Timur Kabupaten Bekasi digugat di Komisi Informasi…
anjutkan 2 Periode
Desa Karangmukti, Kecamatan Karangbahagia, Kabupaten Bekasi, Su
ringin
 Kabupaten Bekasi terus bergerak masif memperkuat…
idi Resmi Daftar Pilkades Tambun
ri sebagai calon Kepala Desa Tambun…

──────────────────────────────

■ **Exercise instructions**: Write out the whole listing again, keeping every character as it is.

■ **Task answer**:
Timur Kabupaten Bekasi digugat di Komisi Informasi…
anjutkan 2 Periode
Desa Karangmukti, Kecamatan Karangbahagia, Kabupaten Bekasi, Su
ringin
 Kabupaten Bekasi terus bergerak masif memperkuat…
idi Resmi Daftar Pilkades Tambun
ri sebagai calon Kepala Desa Tambun…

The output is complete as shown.